#### EXCERPT

Few doctrines arouse more heated debate than the 'virgin birth' and this book, "Born of a Woman" by Bishop John Shelby Spong, takes the subject head on. But is it so sacrosanct that Christians can't even consider the arguments?

 

When John Selby Spong, in his book Born of a Woman asks the question "Was Jesus the child of adultery, rape or violence?" he is challenging his readers to think new thoughts. What a challenge! However, the idea becomes less shocking if we stop believing we can blame a child for the way it was conceived. The doctrine of the Virgin Birth is so familiar that most people with a Christian background scarcely stop to question it, nor even consider whether they really believe it. Spong's book challenges the familiar Nativity tradition and addresses the damage he believes has been caused to women by images of femininity that are rooted in those stories.

Bishop Spong deals well with the key issues concerning the Nativity traditions and makes clear his view that the Virgin Birth is a dispensable doctrine. Paul built his theology, and even his Christology, without reference to a Virgin Birth doctrine, or a Nativity tradition; The gospels of Mark and John do not seem deficient by their failure to mention these matters; Luke's and Matthew's accounts differ and disagree with one another and both include apparently erroneous records and stories. I had previously recognised discrepancies in their stories of the census, Herod's reign and Quirinius' governorship, but Spong's comments on the genealogies included thoughts that I found quite new. I used to think that the difference between Matthew and Luke could be explained by suggesting that Matthew gave Joseph's genealogy (why?) and Luke gave Mary's. It is harder to explain away Matthew's disagreement with the records of kingly succession in Kings and Chronicles, as noted in this book. Missing some of the names out could be unfortunate, but miscounting the result is downright carelessness!

########
#### DATASET

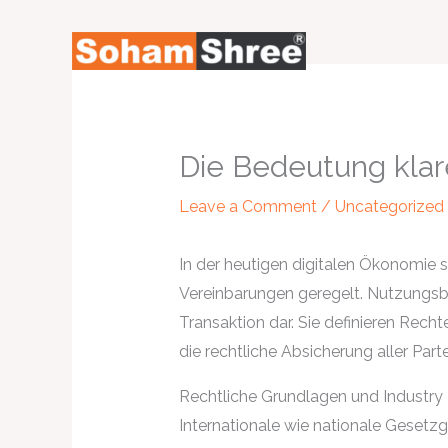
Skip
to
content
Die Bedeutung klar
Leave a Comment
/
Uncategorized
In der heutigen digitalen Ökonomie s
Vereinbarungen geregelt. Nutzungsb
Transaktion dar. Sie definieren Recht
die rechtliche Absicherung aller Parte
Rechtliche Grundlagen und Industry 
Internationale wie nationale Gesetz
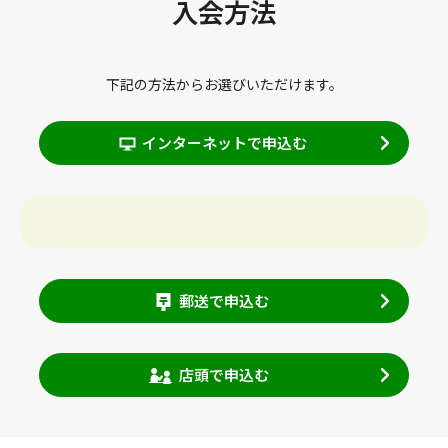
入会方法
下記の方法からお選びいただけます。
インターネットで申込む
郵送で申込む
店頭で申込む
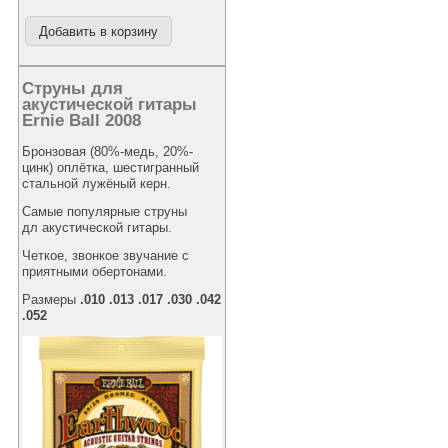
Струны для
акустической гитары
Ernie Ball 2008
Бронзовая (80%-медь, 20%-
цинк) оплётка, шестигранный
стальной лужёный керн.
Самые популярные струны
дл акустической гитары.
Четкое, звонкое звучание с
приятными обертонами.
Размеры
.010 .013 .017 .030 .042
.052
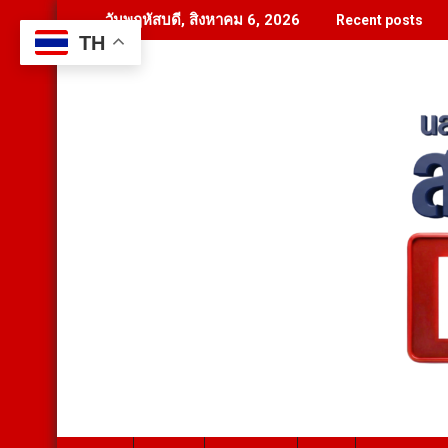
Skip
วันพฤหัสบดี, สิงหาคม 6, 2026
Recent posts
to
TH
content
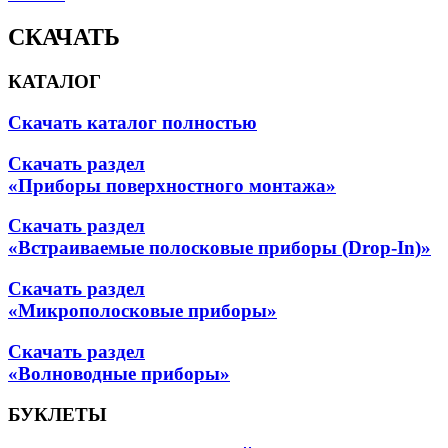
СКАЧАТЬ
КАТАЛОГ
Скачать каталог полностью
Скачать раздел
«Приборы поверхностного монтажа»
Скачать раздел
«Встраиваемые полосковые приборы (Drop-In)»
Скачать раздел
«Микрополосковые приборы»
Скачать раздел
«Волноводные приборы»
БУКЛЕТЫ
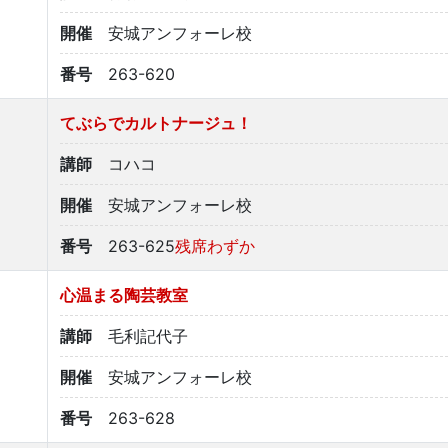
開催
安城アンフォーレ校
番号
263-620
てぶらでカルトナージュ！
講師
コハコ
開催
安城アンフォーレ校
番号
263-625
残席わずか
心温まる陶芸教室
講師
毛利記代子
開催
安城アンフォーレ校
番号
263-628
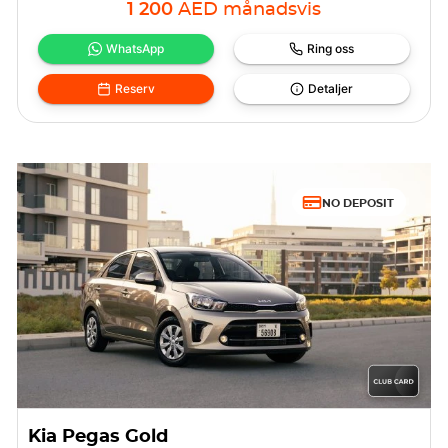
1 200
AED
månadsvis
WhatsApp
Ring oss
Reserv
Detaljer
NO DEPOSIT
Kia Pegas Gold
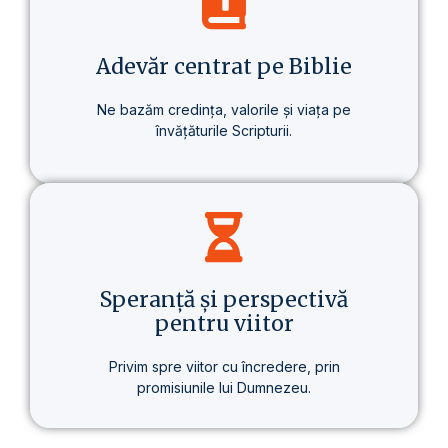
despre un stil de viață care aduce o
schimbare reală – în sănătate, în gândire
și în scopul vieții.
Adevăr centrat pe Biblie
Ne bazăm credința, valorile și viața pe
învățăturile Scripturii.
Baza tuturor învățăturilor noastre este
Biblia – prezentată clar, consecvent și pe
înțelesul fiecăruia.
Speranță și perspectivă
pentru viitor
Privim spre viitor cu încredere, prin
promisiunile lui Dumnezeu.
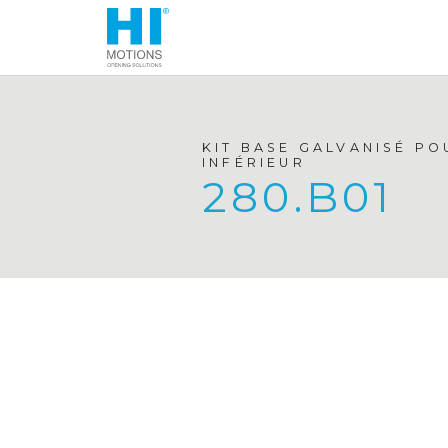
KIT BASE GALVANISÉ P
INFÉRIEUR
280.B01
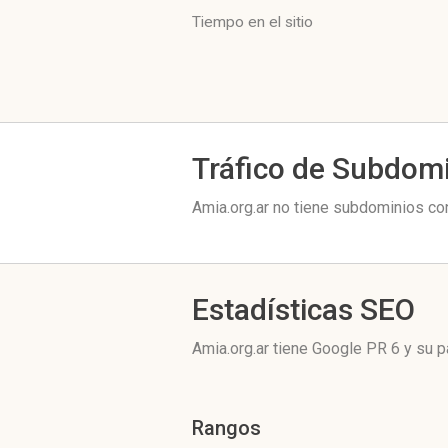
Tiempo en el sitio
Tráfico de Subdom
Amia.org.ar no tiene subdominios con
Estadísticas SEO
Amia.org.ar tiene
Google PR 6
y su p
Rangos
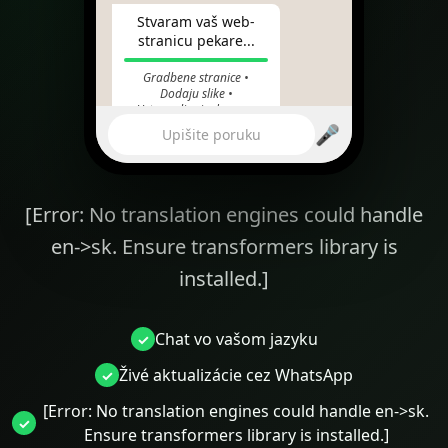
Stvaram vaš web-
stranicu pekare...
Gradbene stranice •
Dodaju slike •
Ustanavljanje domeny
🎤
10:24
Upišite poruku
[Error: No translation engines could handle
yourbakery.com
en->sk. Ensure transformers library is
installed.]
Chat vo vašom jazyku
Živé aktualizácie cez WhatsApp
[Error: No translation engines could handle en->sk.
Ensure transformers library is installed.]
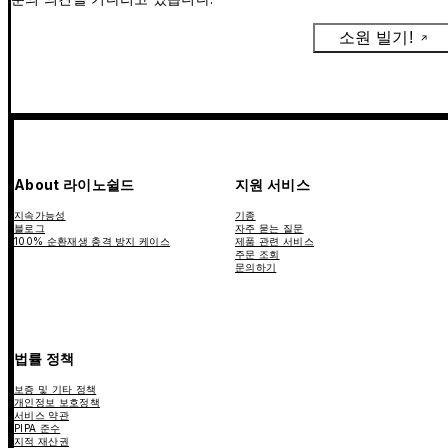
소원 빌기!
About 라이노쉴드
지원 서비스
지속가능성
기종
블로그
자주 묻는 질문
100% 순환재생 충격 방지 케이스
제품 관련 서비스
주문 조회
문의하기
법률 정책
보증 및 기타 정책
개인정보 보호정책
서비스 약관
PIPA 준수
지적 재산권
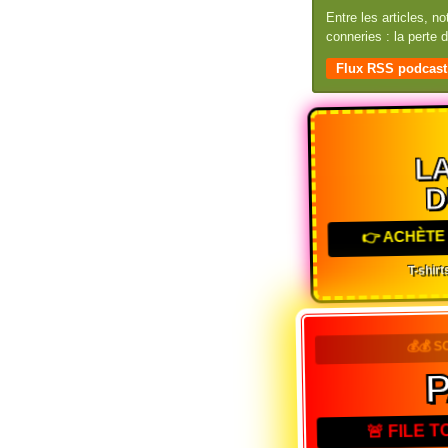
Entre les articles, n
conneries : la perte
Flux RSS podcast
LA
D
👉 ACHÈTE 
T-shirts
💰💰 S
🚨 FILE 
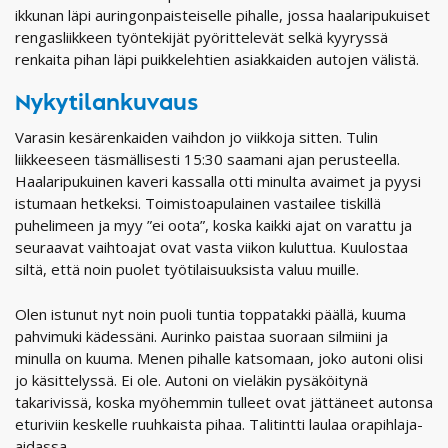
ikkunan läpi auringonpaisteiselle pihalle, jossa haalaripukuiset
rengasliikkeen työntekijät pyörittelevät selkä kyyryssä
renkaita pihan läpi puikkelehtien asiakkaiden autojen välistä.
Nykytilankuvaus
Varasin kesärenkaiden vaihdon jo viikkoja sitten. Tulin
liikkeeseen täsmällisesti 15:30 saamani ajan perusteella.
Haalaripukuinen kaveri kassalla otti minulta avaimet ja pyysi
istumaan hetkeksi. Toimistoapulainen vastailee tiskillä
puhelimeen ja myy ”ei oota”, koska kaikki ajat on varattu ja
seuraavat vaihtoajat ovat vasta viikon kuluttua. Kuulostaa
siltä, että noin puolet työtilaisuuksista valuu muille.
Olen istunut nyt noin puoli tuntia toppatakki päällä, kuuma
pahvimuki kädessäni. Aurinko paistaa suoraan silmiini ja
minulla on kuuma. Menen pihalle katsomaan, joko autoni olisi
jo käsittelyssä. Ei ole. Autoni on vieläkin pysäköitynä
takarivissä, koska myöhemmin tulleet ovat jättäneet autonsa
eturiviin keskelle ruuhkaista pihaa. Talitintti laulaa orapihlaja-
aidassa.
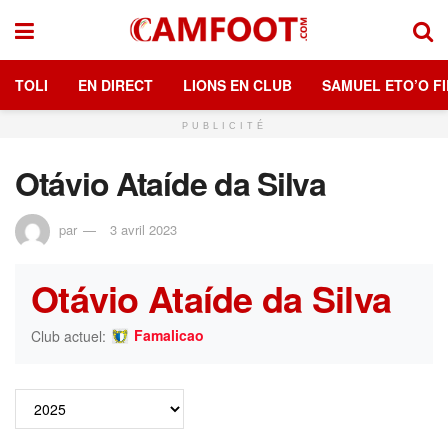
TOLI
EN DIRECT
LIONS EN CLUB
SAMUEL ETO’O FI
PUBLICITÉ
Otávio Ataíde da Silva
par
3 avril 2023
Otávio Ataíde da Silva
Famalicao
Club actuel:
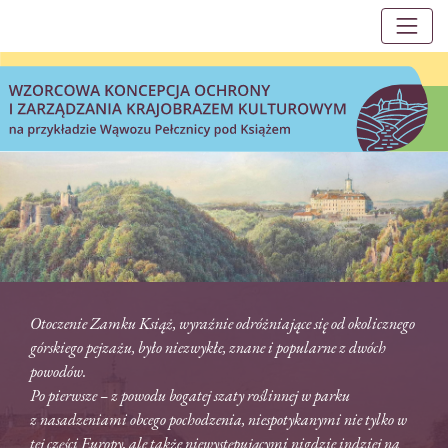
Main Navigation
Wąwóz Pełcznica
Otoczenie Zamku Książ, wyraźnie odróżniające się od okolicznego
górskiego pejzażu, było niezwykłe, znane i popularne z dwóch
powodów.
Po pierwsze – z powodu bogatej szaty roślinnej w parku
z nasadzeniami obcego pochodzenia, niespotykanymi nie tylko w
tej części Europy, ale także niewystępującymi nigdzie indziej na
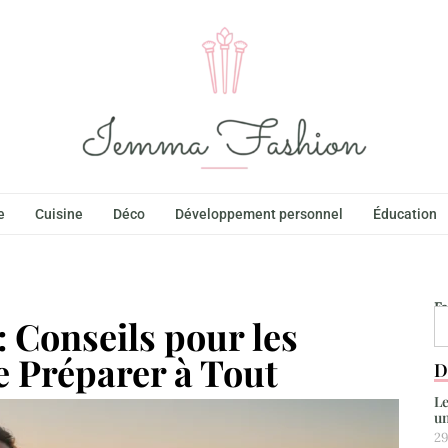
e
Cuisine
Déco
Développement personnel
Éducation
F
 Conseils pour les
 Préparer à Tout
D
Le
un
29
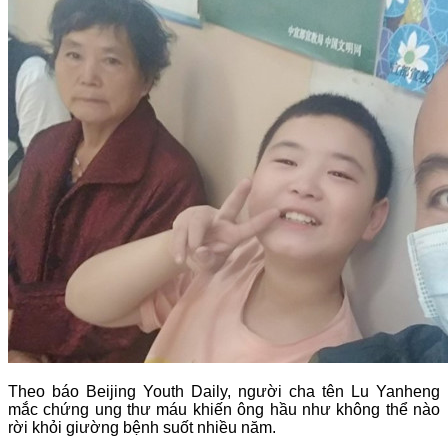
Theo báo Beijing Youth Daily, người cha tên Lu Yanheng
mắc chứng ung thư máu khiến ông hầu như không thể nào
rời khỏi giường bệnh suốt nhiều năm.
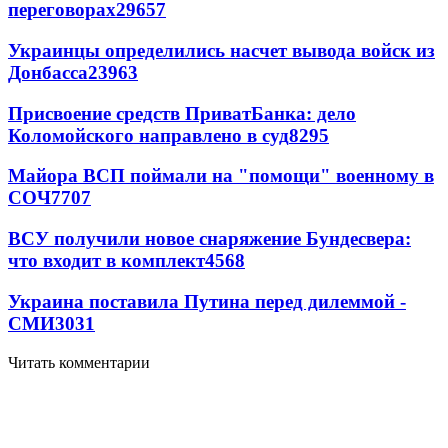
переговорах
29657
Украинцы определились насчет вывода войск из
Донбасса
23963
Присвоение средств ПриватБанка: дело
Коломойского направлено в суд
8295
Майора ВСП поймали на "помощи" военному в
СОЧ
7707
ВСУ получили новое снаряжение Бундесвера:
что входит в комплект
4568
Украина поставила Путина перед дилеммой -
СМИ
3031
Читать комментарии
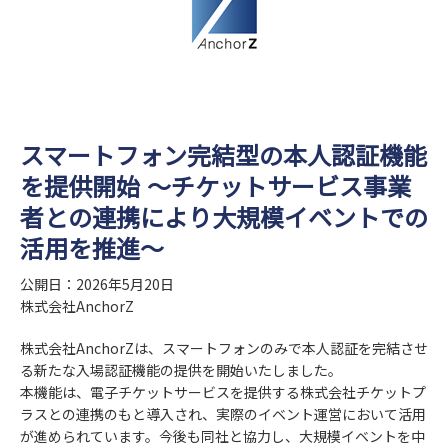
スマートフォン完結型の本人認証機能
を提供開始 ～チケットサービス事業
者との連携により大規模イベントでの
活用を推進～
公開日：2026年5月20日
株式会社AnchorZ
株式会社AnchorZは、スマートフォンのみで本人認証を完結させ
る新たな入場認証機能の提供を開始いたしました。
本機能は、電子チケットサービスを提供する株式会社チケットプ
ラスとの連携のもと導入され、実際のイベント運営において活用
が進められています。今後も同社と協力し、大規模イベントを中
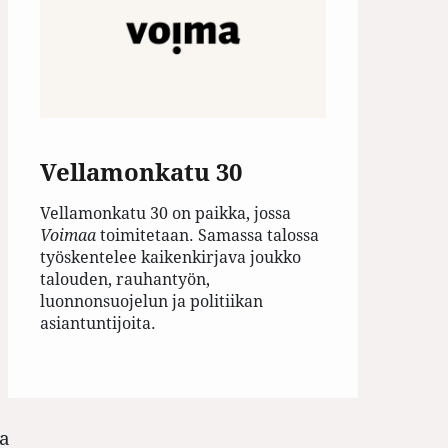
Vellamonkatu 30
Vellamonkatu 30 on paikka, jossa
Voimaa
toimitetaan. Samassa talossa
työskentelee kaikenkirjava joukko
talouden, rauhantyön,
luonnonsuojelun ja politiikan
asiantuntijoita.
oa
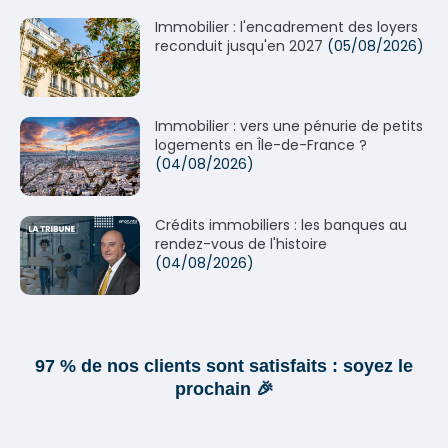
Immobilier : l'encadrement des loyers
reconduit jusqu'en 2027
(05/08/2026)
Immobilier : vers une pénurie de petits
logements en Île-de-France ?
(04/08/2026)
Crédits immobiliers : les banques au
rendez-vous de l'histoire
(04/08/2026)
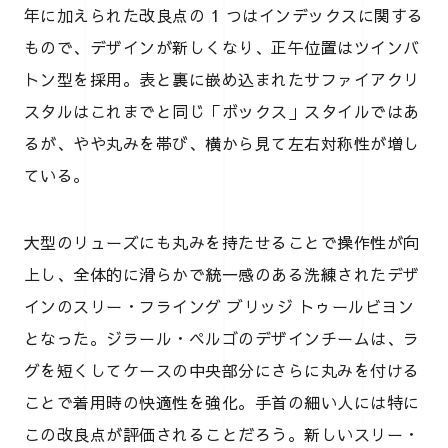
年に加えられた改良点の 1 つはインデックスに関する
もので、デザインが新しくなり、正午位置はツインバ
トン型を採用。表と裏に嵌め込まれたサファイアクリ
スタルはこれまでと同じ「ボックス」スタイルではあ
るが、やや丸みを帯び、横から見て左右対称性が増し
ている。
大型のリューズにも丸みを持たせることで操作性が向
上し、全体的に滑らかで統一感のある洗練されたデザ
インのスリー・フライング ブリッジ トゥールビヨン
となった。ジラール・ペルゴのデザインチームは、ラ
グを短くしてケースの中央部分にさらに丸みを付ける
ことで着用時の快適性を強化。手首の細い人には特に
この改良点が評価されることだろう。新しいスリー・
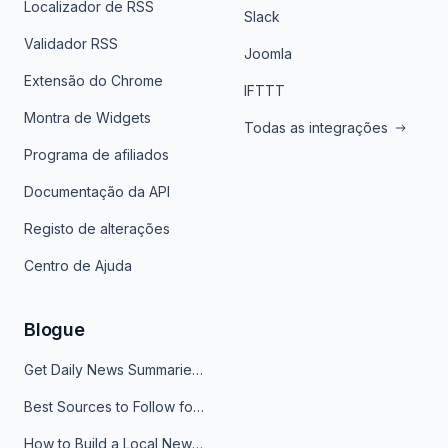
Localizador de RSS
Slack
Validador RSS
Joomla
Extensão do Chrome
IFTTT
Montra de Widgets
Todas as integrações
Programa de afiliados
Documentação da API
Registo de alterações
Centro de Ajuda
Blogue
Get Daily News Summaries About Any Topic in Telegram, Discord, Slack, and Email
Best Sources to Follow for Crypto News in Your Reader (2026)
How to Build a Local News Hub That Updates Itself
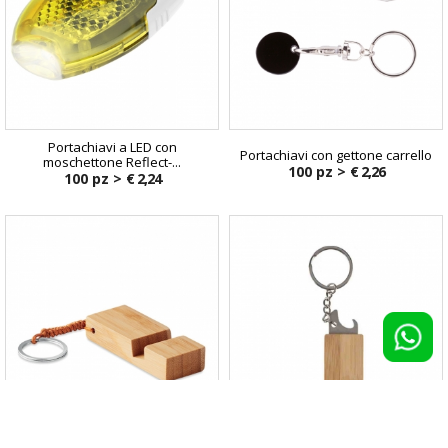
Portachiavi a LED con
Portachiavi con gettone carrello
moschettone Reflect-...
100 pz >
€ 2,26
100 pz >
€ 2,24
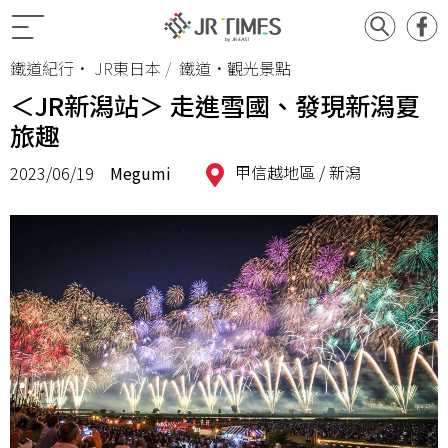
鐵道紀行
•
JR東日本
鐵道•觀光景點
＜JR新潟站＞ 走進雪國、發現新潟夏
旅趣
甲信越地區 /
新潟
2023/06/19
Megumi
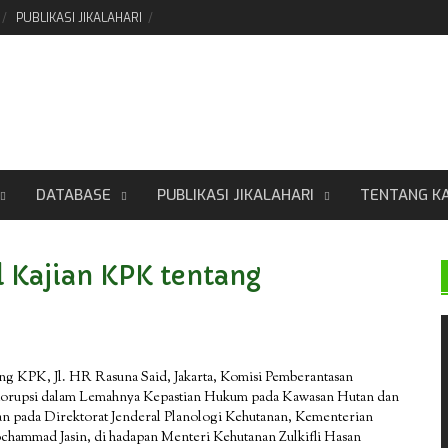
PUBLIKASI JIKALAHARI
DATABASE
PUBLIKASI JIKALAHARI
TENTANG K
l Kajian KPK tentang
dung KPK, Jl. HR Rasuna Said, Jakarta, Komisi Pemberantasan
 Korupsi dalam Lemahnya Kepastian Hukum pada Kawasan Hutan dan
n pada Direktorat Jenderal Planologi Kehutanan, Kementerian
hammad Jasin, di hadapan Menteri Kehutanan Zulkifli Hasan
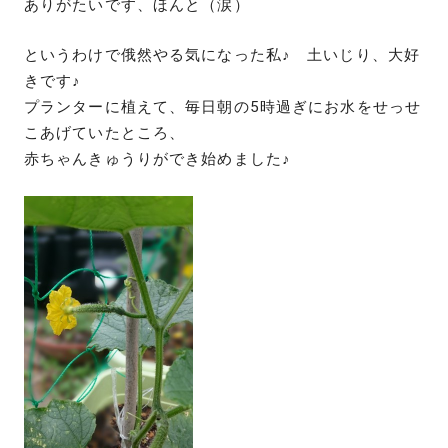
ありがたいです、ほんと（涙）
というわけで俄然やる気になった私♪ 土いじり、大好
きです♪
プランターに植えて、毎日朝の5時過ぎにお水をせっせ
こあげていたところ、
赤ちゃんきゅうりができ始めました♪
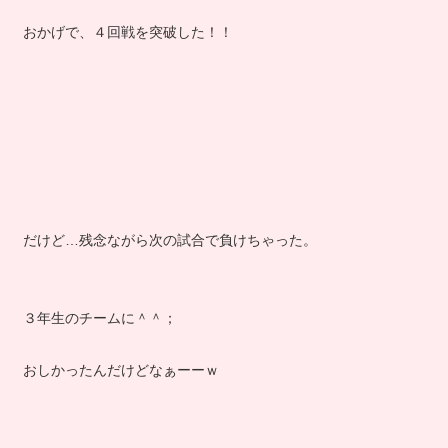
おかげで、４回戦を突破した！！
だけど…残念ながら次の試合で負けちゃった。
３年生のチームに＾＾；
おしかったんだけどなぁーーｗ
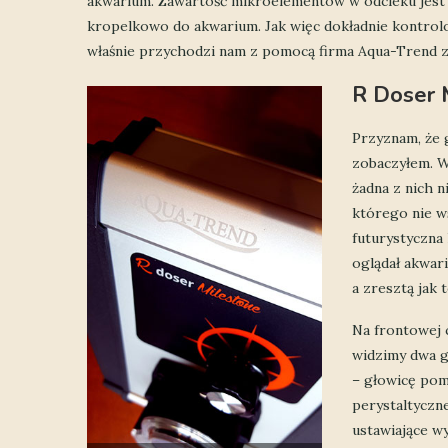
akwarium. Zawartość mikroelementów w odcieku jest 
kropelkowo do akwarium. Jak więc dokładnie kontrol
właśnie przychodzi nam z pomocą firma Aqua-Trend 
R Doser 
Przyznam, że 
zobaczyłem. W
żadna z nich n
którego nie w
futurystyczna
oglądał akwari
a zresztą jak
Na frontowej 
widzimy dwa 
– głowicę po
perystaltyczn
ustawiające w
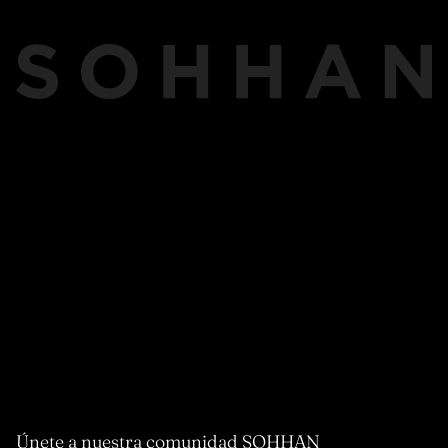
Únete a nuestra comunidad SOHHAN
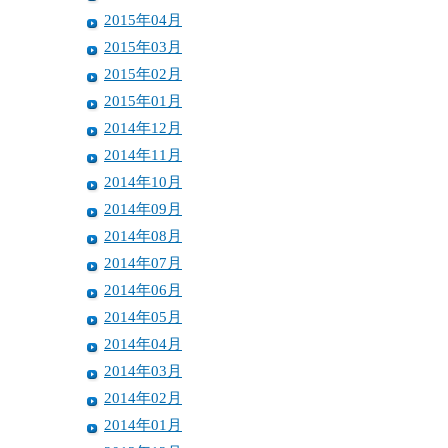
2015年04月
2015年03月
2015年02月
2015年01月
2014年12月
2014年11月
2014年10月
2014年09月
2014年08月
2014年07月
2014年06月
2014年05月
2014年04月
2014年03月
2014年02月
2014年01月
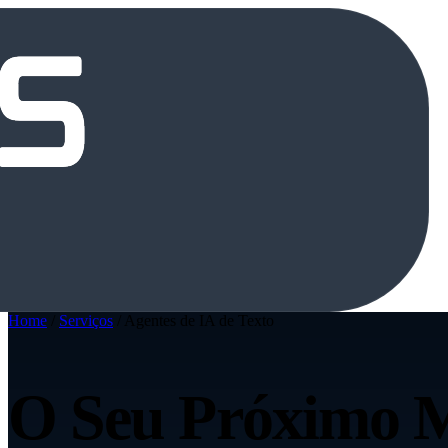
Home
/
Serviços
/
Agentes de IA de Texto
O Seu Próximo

########

Can you resume the review of Spong's book Born of a Woman, picking up right after its last sentence? None of the lines above are needed.

Spong's suggestion that the conception of Jesus could have been what former geenerations would have called 'illegitimate' is not just a gratuitous attempt to be controversial. He points to texts that seem to hint at some stigma attaching to the circumstances surrounding Jesus' birth. The suggestion is plausible, although there is not enough evidence to consider it conclusive. However, I was attracted to his suggestion that the father-love shown by Joseph to a child, who was not genetically his own, could have been a powerful model for Jesus' teaching on God as 'Abba'. Joseph gets a raw deal from traditional Christian teachings. When we pair these thoughts with Spong's suggestions about Mary Magdalene's position they raise ideas about the personality of Jesus of Nazareth which could be attractive, rather than repugnant. These are not original thoughts, but reflect teachings found in Second Century Gnostic writings. The idea that Mary Magdalene could have been Jesus' wife seemed disgusting and ridiculous when I first came across it; but why should marriage be good for me and bad for him? Marriage was a mandatory requirement to become a Rabbi in first century Judea, so why not for Jesus? Jesus does not attract me because of his celibacy, abstinence, fasting or seriousness, so much as by his total acceptance of life, and his commitment to the realities, joys, temptations and sorrows of being human.

Challenging and controversial ideas may hurt at first, but their power to hurt is rooted in the fear of 'losing our faith'. Real faith can stand the challenge of thoughtful reflection. On reflection, I can live with the ideas contained in Born of a Woman , can accept some of them, and reject others. I am provoked, but not shocked. Fundamentally, Spong's ideas present a Jesus who was fully human; a Jesus who learned love from a kind, generous and loving human father; a Jesus who dealt respectfully with women and men, without retreating from human sexuality . Rather than diminishing Jesus, this book opens views of him that could increase his attractiveness - but we don't have to believe it!